Your task
Here the job is to repeat the listing exactly, but not the pictures in it.
··· Task input
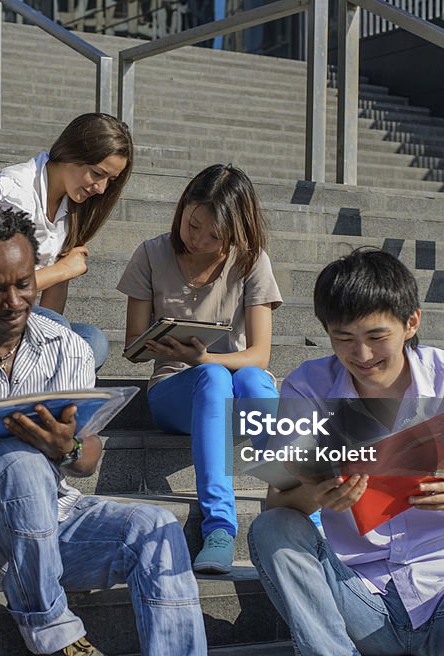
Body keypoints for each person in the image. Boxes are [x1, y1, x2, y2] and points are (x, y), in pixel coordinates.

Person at [0, 206, 207, 656]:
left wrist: (66, 447)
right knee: (17, 459)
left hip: (51, 524)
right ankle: (55, 636)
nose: (13, 302)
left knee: (155, 526)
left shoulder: (66, 346)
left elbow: (89, 459)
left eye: (24, 284)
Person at [248, 248, 444, 656]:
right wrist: (319, 495)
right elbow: (276, 501)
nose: (361, 356)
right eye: (343, 339)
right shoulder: (308, 387)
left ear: (411, 322)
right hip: (359, 598)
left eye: (376, 337)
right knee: (272, 528)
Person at [116, 164, 282, 574]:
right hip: (174, 390)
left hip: (236, 391)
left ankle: (306, 507)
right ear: (183, 208)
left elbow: (260, 354)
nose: (200, 241)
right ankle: (220, 528)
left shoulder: (251, 261)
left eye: (215, 236)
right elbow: (132, 348)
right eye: (194, 226)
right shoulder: (152, 254)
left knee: (253, 378)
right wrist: (162, 344)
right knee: (212, 378)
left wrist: (206, 357)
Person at [0, 112, 134, 370]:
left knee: (91, 342)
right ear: (72, 152)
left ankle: (23, 382)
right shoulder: (12, 191)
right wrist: (62, 270)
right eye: (97, 174)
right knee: (58, 332)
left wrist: (50, 326)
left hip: (7, 312)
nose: (101, 188)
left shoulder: (73, 207)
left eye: (111, 180)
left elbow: (51, 309)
······
Solution
Body keypoints for each person in the image. Boxes are [x1, y1, x2, y2] and points are (x, y), in pixel coordinates.

Person at [0, 206, 207, 656]:
left wrist: (66, 447)
right knee: (17, 459)
left hip: (51, 524)
right ankle: (55, 636)
nose: (13, 302)
left knee: (155, 526)
left shoulder: (66, 346)
left elbow: (89, 459)
left eye: (24, 284)
Person at [248, 248, 444, 656]:
right wrist: (319, 495)
right elbow: (276, 501)
nose: (361, 356)
right eye: (343, 339)
right shoulder: (308, 387)
left ear: (411, 322)
right hip: (359, 598)
left eye: (376, 337)
right knee: (272, 528)
Person at [116, 164, 282, 574]:
right hip: (174, 390)
left hip: (236, 391)
left ankle: (306, 507)
right ear: (183, 208)
left elbow: (260, 354)
nose: (200, 241)
right ankle: (220, 528)
left shoulder: (251, 261)
left eye: (215, 236)
right elbow: (132, 348)
right eye: (194, 226)
right shoulder: (152, 254)
left knee: (253, 378)
right wrist: (162, 344)
right knee: (212, 378)
left wrist: (206, 357)
Person at [0, 112, 134, 370]:
left knee: (91, 342)
right ear: (72, 152)
left ankle: (23, 382)
right shoulder: (12, 191)
right wrist: (62, 270)
right eye: (97, 174)
right knee: (58, 332)
left wrist: (50, 326)
left hip: (7, 312)
nose: (101, 188)
left shoulder: (73, 207)
left eye: (111, 180)
left elbow: (51, 309)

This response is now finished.